THE government has reduced its funding to an organisation that promotes Jersey as an international financial centre by £400,000 as part of wider budget cuts, the External Relations Minister has confirmed.
Deputy Ian Gorst, who has responsibility for financial services, was addressing a Scrutiny panel looking into the proposed government Budget for 2025 to 2028.
He said savings of £700,000 would need to be found within his portfolio.
The bulk of this (£400,000) would, he told the Economic and International Affairs Scrutiny Panel, be taken from Jersey Finance’s budget for 2025.
The arms’-length organisation, which promotes the Island as an international financial centre, is heavily funded by the government. Last year, a £6.4 million government grant made up 83% of its total funding, according to its annual report, with the rest coming from local finance firms.
Deputy Gorst said he had fought to protect the grant but had ultimately had to compromise as part of broader cost-saving measures.
“The only area that I fought for but ended up in a compromised position was the grant to Jersey Finance,” he said.
Deputy Gorst also revealed that the department had implemented a 20% cut in projected growth figures, including pay awards.

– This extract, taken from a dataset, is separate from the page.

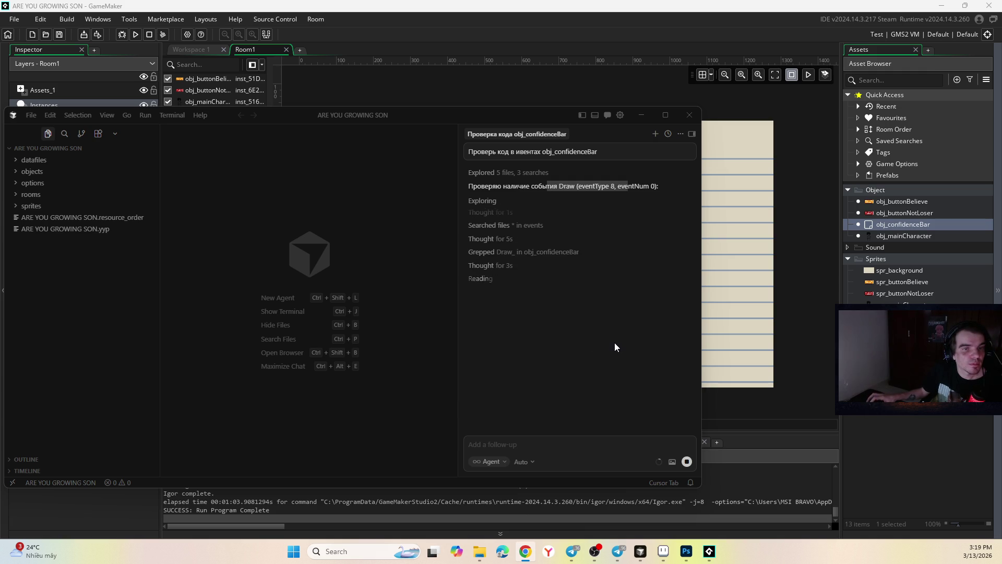
drag(407, 116, 436, 107)
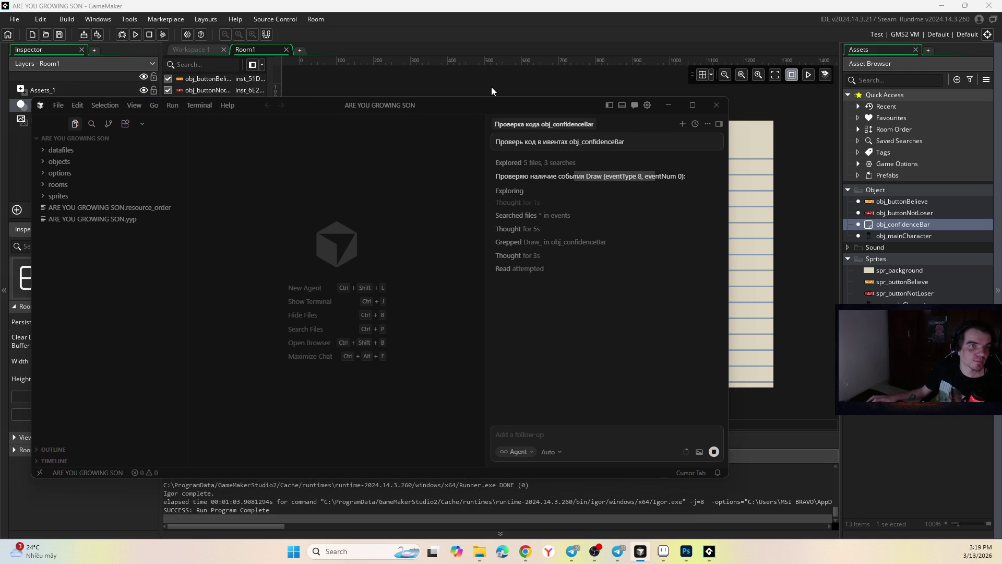
click(824, 322)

Other savings include not renewing contracts for two fixed-term contractors in the Financial Crime Strategy Team, following the “successful completion” of the Moneyval assessment of Jersey’s compliance with international financial crime standards.
There have also been reductions to the funding of Jersey’s Brussels office owing to internal restructuring.
Further restructuring within the department has merged the financial services and financial crime policy teams, resulting in fewer staff, the panel heard.
The cuts to Jersey Finance form part of a broader drive to reduce non-frontline government spending under Chief Minister Lyndon Farnham, who has repeatedly talked about “curbing” spending in the public sector and “resizing” the Cabinet Office since he stepped into the top job earlier this year.